一部の食品は母乳分泌を促進する効果があると伝統的に言われています。ただし科学的根拠は限られており、バランスの良い食事と頻回授乳が最も効果的であることを念頭に置いてください。

伝統的に知られる母乳促進食品

  • オートミール(燕麦):鉄分・食物繊維が豊富
  • 大麦・麦茶:ベータグルカンがプロラクチン分泌を促す可能性
  • わかめ・昆布などの海藻類:ヨウ素・ミネラルを含む
  • ナッツ・種子類:良質な脂質とミネラルを供給
  • 豆腐・大豆製品:タンパク質豊富、古くから母乳育児を支える食材

よくある質問

Q:辛い食べ物を食べると赤ちゃんがお腹をこわしますか?
A:辛い食べ物や刺激の強い食品は母乳の風味に影響することがありますが、すべての赤ちゃんが反応するわけではありません。
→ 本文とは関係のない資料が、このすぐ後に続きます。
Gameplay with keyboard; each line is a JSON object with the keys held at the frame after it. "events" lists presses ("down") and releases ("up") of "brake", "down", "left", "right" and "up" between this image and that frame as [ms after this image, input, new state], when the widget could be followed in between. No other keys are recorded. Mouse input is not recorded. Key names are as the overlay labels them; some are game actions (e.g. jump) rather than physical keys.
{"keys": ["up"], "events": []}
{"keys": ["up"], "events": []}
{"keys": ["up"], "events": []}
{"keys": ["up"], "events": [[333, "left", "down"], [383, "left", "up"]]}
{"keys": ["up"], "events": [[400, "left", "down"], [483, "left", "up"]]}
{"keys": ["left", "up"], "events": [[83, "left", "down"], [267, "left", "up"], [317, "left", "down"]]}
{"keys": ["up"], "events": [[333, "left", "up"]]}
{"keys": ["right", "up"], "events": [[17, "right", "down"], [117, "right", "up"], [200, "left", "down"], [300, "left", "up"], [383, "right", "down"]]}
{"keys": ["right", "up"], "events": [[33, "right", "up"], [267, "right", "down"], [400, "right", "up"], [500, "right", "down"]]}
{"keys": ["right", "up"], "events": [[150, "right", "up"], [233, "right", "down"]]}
赤ちゃんが特にぐずったり授乳を嫌がる場合は、直前に食べたものとの関連を確認してみましょう。

Q:授乳中に風邪薬を飲んでもいいですか?
A:アセトアミノフェン成分の風邪薬は授乳中でも安全です。ただし、充血除去剤(プソイドエフェドリン)を含む薬は母乳分泌を減少させる可能性があります。必ず「授乳中です」と薬剤師や医師に伝えてから服用してください。

Q:授乳中にダイエットしてもいいですか?
A:極端なカロリー制限は母乳の量や質に影響することがあります。授乳中は無理なダイエットは避け、バランスの良い食事を続けることで、自然と体重が減っていくことが多いです。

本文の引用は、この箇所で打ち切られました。